## Yapılacak iş 1
Kayıtların başından başlayıp "trượt mầm non, hay đu quay trường mầm non." ifadesini içeren satırda biten satırları, iki ucu da dahil ve boş satırlar atlanarak, numaralı bir liste hâlinde düzenler misiniz?

## Seçilen metin
────────────────
Devlet Bahçeli terörist başını meclise davet etti, CHP, HDP ve Gelecek-Saadet grubundan destek geldi. Erdoğan, CHP’ye teşekkür etti. Öte yandan bir CHP Belediyesi’ne kayyum atandı. CHP’liler buna karşı koymak için çağrı yaptılar, çağrılarına “DEM Parti Eş Genel Başkanları, TİP, Saadet Partisi, Deva Partisi, EMEP, Gelecek Partisi, Sol Parti, Emek ve Demokrasi Platformu” icabet etti. CHP’ye yakın televizyon kanalları Mansur Yavaş’ı kısmen örtülü olarak “hain” ilan ettiler. Koca mecliste yalnız İYİ Parti teröriste terörist diyor. Vaziyetin özeti bu. Pekala biz nereden bakacağız?
AKP devleti yok eden, ciddiyet düşmanı bir işgalci aşirettir. Seçilmesine cevaz verilmiş insanları terörist ilan edip tutuklar – zira yargı bağımsızlığı diye bir konseptimiz yoktur, yalnız AKP’nin çıkarları vardır. Kimse de “madem teröristti neden daha önce tutuklamadın?” diye sormaz. Bu bakımdan AKP’nin eyleminin gayrımeşru olduğunu söylemek mümkün. Fakat sorun şurada ki, AKP’nin her eylemi gayrımeşru. Bu gayrımeşru rejimi ait olduğu yere postalamak için ne yapmak gerekiyor sorusunun cevabı daha önemli.
────────────────
## Yapılacak iş 2
Seçilen metne göre CHP'lilerin kayyuma karşı yaptığı çağrıya kimler icabet etti? Metinde geçtiği sırayla hepsini yazın.
────────────────
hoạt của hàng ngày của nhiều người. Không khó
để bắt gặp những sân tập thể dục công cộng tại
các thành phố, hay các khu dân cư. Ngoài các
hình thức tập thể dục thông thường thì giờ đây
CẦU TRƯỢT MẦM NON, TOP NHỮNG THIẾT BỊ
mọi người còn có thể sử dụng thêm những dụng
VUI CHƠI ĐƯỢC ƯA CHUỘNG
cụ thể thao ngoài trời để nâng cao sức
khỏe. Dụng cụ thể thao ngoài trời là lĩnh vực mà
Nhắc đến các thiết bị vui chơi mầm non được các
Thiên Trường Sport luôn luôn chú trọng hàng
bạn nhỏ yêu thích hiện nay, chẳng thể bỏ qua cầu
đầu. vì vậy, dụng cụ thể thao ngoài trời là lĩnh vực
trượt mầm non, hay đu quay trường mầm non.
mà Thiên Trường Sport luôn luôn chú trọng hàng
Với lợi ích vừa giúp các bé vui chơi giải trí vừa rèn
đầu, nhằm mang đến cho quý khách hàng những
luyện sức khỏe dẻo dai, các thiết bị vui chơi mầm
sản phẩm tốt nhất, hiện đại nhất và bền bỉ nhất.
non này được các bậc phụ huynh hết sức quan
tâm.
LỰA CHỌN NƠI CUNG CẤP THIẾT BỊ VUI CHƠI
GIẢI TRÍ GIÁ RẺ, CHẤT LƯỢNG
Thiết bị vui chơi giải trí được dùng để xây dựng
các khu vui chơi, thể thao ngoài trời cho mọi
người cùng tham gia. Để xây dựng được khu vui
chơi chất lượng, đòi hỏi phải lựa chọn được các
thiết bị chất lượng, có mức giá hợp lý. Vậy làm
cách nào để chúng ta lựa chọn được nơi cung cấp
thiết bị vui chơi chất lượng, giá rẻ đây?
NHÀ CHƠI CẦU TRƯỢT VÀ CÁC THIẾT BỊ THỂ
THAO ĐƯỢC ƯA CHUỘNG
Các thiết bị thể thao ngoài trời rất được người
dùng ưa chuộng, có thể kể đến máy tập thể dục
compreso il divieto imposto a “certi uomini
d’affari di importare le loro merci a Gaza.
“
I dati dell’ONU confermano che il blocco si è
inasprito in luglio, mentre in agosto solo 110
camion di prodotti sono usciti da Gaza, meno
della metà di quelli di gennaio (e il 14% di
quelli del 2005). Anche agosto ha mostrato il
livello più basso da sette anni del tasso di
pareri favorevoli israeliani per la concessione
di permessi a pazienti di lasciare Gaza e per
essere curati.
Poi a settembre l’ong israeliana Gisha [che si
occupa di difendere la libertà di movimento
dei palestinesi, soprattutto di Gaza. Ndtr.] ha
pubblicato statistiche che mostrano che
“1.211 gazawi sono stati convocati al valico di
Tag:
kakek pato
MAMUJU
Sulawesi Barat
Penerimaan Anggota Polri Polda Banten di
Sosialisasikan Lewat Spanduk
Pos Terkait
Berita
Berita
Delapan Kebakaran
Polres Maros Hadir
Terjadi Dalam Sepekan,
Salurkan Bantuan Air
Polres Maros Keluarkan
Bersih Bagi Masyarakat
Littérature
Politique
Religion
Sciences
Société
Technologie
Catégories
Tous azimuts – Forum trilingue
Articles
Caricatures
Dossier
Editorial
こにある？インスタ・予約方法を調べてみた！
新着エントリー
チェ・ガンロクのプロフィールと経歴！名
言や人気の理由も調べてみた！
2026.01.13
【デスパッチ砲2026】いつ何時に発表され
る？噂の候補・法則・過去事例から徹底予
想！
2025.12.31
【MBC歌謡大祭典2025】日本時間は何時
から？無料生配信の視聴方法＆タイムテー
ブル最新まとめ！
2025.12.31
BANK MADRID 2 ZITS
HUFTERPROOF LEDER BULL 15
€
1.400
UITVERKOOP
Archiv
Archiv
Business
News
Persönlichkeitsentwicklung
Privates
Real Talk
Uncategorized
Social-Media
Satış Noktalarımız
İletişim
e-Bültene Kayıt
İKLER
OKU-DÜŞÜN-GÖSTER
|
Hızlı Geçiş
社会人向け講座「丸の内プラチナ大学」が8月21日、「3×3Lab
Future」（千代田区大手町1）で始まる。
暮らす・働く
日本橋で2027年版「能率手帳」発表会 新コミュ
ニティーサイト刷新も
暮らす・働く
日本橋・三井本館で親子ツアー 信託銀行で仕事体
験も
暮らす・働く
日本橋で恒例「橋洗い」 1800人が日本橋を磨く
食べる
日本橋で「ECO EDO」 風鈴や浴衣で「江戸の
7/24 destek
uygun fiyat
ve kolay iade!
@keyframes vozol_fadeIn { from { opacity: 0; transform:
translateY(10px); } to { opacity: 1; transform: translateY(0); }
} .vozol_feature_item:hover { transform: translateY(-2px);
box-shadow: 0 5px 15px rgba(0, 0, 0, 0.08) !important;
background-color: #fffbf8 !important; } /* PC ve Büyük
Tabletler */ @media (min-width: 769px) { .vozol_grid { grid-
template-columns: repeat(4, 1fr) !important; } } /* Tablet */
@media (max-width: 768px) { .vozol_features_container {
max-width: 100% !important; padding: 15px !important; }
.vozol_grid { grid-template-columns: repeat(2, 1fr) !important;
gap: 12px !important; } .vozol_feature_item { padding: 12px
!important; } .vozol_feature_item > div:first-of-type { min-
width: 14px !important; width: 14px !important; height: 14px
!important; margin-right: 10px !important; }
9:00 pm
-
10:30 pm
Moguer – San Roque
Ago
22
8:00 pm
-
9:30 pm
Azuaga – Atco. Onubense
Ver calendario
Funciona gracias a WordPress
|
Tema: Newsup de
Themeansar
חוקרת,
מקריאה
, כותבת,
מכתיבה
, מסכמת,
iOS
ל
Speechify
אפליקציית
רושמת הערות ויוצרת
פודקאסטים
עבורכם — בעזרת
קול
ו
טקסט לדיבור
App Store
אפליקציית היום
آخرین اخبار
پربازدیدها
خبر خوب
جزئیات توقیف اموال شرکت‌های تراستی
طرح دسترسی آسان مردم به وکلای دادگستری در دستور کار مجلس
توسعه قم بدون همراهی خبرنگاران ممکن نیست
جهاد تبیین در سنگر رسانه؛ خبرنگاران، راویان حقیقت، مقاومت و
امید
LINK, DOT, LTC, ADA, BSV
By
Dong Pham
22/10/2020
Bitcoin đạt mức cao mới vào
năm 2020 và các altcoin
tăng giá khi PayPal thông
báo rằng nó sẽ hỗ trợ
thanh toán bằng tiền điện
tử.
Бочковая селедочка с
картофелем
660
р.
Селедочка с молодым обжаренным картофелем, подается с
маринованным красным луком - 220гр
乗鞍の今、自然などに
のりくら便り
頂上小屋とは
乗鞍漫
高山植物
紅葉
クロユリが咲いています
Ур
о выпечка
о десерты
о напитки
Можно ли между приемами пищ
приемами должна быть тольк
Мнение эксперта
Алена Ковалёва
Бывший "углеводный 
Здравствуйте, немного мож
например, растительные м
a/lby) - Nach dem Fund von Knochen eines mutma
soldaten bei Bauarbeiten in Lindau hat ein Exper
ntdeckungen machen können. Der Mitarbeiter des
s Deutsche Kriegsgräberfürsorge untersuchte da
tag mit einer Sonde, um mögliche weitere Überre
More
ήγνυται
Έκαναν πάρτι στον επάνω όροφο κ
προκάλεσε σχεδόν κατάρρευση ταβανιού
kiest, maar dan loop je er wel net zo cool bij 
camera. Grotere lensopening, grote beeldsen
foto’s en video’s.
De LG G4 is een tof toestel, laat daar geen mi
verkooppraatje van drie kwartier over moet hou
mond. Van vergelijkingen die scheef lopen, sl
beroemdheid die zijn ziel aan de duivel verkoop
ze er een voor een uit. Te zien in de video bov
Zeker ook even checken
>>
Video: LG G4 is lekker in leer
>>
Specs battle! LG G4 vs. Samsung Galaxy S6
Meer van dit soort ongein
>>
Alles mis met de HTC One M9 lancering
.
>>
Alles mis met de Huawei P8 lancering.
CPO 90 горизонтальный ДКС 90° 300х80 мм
────────────────
## Yanıtınız 1
1. hoạt của hàng ngày của nhiều người. Không khó
2. để bắt gặp những sân tập thể dục công cộng tại
3. các thành phố, hay các khu dân cư. Ngoài các
4. hình thức tập thể dục thông thường thì giờ đây
5. CẦU TRƯỢT MẦM NON, TOP NHỮNG THIẾT BỊ
6. mọi người còn có thể sử dụng thêm những dụng
7. VUI CHƠI ĐƯỢC ƯA CHUỘNG
8. cụ thể thao ngoài trời để nâng cao sức
9. khỏe. Dụng cụ thể thao ngoài trời là lĩnh vực mà
10. Nhắc đến các thiết bị vui chơi mầm non được các
11. Thiên Trường Sport luôn luôn chú trọng hàng
12. bạn nhỏ yêu thích hiện nay, chẳng thể bỏ qua cầu
13. đầu. vì vậy, dụng cụ thể thao ngoài trời là lĩnh vực
14. trượt mầm non, hay đu quay trường mầm non.

## Yanıtınız 2
DEM Parti Eş Genel Başkanları, TİP, Saadet Partisi, Deva Partisi, EMEP, Gelecek Partisi, Sol Parti, Emek ve Demokrasi Platformu